[Extracted page text data]
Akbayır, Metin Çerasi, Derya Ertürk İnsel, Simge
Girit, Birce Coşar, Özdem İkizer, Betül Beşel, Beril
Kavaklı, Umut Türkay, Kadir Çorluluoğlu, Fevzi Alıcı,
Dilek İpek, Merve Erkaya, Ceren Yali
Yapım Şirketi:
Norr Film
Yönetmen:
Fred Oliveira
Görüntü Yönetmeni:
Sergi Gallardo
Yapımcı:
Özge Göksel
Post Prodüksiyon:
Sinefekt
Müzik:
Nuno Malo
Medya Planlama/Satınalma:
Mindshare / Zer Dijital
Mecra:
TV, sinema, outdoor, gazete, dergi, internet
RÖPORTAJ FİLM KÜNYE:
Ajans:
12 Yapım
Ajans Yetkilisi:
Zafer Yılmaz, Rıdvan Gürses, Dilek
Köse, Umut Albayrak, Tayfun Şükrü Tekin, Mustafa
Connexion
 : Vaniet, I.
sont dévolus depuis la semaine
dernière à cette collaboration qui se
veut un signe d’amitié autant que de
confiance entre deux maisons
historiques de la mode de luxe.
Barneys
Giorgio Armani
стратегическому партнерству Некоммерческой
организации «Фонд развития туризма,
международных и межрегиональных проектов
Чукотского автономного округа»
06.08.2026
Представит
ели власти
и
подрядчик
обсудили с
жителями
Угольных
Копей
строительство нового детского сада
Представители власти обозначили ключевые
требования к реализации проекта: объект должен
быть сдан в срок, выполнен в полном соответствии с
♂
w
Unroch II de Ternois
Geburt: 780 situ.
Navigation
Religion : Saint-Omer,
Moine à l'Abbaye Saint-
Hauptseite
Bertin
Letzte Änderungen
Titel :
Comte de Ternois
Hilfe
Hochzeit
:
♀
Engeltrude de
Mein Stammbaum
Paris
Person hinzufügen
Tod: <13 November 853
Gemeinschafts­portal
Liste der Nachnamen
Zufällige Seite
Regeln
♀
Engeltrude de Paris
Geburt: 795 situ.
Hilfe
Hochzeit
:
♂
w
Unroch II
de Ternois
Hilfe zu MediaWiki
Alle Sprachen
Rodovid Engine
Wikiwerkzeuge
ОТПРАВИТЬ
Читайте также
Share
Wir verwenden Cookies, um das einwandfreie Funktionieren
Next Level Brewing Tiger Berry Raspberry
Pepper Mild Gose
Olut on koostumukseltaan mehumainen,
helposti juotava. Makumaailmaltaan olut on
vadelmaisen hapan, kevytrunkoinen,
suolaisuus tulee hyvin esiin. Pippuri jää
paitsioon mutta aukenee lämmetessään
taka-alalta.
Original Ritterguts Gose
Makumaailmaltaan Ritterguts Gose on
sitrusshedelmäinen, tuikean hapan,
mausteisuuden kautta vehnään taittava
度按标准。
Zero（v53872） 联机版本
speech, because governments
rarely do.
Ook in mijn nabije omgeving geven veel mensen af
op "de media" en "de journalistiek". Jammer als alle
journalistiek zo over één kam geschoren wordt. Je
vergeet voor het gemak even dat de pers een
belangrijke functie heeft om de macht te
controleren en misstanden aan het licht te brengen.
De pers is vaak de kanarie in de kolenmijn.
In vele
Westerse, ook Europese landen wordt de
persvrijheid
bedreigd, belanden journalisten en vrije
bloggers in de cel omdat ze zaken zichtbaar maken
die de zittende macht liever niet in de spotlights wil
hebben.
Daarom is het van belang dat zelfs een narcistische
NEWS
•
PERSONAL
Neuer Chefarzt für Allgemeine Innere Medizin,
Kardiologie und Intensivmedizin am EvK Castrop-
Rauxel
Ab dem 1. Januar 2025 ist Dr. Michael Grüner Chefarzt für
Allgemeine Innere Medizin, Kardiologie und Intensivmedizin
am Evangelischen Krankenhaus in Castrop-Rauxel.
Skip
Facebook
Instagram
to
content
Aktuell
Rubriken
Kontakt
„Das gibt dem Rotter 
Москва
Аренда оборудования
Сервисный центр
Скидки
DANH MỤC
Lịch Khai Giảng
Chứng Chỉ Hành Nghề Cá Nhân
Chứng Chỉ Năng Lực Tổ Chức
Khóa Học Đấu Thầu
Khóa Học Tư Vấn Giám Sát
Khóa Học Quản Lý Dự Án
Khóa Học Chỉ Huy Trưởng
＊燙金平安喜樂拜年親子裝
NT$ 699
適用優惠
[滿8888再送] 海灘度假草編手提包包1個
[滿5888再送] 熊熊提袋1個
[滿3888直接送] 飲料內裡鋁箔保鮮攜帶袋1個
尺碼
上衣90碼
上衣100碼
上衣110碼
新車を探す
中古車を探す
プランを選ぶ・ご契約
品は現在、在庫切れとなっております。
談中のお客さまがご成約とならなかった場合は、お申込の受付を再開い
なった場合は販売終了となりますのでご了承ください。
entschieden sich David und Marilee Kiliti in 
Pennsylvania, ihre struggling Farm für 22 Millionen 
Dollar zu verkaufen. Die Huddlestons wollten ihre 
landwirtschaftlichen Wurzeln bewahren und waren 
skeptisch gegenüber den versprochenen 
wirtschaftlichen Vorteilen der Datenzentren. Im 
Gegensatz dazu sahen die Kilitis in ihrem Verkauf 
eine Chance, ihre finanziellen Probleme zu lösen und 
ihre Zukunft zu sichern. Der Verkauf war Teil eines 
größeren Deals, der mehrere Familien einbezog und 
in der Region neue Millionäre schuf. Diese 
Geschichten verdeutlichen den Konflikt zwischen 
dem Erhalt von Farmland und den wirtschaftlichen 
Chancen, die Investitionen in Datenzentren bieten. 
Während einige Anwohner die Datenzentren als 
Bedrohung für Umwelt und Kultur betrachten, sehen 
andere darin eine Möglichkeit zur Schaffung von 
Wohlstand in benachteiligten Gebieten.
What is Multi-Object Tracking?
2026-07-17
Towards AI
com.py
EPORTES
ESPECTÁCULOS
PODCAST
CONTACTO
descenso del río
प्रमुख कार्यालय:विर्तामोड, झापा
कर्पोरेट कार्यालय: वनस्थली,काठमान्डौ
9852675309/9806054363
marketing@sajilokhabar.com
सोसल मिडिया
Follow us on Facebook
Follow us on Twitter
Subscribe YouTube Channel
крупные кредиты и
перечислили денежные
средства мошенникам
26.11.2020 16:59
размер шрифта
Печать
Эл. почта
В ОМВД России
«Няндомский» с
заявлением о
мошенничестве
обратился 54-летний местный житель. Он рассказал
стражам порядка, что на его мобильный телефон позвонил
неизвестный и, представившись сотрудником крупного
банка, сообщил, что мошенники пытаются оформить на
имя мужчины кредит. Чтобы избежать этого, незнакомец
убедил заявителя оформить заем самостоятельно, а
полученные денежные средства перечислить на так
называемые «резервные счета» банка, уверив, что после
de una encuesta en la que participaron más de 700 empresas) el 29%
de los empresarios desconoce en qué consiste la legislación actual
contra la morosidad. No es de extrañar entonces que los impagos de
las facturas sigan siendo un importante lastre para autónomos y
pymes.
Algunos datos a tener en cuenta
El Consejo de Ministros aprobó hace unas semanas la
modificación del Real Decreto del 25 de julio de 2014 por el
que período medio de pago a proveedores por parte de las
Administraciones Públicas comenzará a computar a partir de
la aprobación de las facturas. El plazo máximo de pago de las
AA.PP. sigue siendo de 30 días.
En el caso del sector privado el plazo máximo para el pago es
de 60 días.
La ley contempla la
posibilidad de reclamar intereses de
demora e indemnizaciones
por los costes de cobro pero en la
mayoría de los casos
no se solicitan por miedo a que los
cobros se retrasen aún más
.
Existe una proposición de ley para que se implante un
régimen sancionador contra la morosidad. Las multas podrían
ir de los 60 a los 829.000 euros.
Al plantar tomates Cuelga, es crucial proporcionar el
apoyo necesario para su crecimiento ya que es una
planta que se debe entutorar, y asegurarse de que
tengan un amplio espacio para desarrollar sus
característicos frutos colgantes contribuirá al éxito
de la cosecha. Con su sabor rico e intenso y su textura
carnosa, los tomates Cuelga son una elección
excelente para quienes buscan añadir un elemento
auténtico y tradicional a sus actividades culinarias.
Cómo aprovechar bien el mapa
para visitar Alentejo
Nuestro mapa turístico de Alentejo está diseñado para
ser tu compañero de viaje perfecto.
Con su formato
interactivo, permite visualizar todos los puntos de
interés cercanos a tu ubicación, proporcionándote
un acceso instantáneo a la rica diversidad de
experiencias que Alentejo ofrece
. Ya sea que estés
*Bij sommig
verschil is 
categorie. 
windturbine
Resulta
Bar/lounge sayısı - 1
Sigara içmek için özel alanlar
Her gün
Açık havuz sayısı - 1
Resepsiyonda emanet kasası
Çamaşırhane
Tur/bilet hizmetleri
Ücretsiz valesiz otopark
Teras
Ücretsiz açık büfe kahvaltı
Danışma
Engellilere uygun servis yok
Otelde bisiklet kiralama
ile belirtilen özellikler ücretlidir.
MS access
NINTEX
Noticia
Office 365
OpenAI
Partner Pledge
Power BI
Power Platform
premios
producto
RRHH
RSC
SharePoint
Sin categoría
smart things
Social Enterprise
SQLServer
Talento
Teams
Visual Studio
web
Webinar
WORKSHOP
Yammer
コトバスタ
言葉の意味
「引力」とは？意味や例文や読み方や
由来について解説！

| Directive |
How many lines in the records contain the string "Saint", matching case exactly? Give only the number.

| Finished exercise |
2